# Rose Reef Project 2011



## FishTeen (Feb 6, 2011)

Here are the build plans for the 120 Gal. Reef Tank I am building. 










I am also building a water change reservoir. (Not connected to the tank)

The point of this reservoir is to prepare new RO/DI saltwater for weekly water changes, automatically. Please note I forgot to add that there will be a small powerhead inside the reservoir to mix the salt. 

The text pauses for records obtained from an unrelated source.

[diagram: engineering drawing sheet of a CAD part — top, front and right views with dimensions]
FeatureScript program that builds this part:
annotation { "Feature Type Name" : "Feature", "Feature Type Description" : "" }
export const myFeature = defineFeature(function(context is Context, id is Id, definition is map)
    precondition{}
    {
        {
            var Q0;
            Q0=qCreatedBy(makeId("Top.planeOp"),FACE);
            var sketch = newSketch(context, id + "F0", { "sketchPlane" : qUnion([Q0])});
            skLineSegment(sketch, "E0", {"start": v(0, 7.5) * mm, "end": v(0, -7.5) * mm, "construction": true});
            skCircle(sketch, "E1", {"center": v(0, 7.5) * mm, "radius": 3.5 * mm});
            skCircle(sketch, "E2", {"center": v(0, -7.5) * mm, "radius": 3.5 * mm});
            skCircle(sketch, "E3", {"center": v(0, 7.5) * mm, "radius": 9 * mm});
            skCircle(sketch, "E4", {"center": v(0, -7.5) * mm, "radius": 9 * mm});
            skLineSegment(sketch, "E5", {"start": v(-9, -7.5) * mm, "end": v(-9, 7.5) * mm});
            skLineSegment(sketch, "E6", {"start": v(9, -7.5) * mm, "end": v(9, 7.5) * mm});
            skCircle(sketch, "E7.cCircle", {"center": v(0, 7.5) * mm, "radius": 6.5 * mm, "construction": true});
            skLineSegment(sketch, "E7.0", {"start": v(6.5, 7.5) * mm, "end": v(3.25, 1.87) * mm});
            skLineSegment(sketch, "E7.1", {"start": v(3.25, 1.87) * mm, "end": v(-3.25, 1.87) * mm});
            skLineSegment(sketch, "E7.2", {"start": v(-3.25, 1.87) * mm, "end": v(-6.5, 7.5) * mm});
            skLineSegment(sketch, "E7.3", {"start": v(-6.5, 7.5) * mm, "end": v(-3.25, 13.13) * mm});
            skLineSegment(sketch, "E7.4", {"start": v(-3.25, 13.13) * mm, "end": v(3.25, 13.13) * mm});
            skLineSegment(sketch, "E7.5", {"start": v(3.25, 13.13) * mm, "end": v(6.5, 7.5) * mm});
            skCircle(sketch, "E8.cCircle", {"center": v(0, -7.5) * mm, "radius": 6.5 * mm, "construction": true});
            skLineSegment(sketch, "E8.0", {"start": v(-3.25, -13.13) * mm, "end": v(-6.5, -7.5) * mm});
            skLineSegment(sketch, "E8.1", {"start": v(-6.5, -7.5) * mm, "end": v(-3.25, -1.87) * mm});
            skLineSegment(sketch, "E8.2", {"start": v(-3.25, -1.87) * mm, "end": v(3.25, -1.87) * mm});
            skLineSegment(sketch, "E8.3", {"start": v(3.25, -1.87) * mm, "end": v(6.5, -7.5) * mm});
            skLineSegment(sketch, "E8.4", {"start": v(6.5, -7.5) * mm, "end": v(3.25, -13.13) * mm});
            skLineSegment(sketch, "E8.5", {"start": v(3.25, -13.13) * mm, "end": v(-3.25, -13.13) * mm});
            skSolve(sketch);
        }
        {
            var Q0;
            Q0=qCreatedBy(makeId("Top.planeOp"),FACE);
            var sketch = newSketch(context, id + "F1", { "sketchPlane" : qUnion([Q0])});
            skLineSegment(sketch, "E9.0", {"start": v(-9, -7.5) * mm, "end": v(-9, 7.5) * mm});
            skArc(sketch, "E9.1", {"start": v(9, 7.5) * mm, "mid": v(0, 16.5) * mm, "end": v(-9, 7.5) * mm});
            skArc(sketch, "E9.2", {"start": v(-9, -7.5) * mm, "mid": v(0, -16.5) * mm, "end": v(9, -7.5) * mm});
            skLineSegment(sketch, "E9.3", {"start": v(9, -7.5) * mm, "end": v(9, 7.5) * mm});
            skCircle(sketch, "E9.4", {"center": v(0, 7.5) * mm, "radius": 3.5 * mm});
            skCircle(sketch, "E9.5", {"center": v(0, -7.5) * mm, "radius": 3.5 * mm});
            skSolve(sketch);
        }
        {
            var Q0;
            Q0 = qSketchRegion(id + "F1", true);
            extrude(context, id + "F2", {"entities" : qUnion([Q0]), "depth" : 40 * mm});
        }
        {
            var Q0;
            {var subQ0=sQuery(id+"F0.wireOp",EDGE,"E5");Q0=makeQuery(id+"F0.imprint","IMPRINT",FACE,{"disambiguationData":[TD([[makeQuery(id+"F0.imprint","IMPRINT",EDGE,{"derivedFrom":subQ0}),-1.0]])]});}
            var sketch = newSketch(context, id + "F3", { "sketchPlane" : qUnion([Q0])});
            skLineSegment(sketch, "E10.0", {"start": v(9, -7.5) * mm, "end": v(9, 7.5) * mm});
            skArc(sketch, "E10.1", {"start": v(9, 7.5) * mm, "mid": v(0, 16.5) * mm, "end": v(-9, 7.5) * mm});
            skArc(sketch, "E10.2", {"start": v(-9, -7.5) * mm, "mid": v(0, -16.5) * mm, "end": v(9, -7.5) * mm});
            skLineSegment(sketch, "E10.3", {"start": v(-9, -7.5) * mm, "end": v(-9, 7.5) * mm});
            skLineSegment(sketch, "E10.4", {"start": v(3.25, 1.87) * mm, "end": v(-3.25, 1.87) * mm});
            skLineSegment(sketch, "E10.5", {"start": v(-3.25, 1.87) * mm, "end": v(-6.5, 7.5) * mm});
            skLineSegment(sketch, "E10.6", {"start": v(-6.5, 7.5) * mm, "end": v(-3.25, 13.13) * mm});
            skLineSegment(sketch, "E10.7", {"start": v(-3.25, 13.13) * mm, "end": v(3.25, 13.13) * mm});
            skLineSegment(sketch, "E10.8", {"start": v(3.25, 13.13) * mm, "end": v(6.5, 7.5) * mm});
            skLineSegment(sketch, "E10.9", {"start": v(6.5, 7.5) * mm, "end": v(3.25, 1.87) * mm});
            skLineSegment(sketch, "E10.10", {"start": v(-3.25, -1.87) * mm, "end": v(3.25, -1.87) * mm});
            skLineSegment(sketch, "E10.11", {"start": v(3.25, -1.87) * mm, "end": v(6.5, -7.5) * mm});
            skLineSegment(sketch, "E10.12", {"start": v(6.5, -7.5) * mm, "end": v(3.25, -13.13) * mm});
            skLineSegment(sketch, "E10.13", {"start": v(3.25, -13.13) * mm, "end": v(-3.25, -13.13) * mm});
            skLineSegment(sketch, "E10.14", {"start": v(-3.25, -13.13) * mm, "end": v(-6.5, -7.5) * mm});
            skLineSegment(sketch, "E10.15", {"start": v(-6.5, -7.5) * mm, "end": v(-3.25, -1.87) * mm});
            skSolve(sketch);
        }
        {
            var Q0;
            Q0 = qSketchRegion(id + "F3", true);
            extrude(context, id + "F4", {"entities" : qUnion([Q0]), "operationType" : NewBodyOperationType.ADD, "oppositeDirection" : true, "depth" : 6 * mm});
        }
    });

Any suggestions for improvement or other comments/ideas? Oh, and one thing I forgot on the blueprints was that the current setup is that the canister filter's output is connected to the UV sterilizer and the UV sterilizer's output goes straight to the tank, so essentially it's just put into the canister filter's closed loop. The reason it's set up this way is because the Wet/Dry sump pump is too powerful and is more that the maximum water flow of UV sterilizer. When this tank becomes a reef tank, should I still use the canister filter or switch it out for maybe a Calcium reactor?


----------



## saltydad (Jun 27, 2008)

I assume it's currently running as a fish only? You won't need the bioballs for a reef, as they tend to increase nitrates. I removed my Eheim 2216 when I converted to a reef in my 75 gallon. I also had a nice 4 foot tall MTC skimmer that I added, probably overkill and nowadays there are smaller efficient skimmers.Otherwise looks good to me. I wonder, though, if your lighting will be strong enough with PC's and t5 and no MH?


----------



## GetITCdot (Aug 4, 2009)

looks very well thought out. Just remember to add a heater to your fresh water res. Mine is a 40 gallon trashcan and the water gets very very cold. Had to add 2 heaters.


----------



## saltydad (Jun 27, 2008)

Missed that- duh. Definitely add heaters


----------



## FishTeen (Feb 6, 2011)

Oh yah silly mistake. Yes I have a very large heater for the tank and a heater for the reservoir as well. 

I will be adding another 350 Watts of Power compact to the system, totaling 510 watts for a tank 4' Long, 2' Deep and 2' High. I know it will be good enough for soft corals but LPS and SPS i still might need more...maybe i'll replace it with some MH down the line...


----------



## FishTeen (Feb 6, 2011)

GetITCdot said:


> looks very well thought out. Just remember to add a heater to your fresh water res. Mine is a 40 gallon trashcan and the water gets very very cold. Had to add 2 heaters.


I live in Los Angeles, IT RARELY gets below the 60's! But i'll use a heater to match the water temp of the tank as not to cause any fluctuations in water temperature.


----------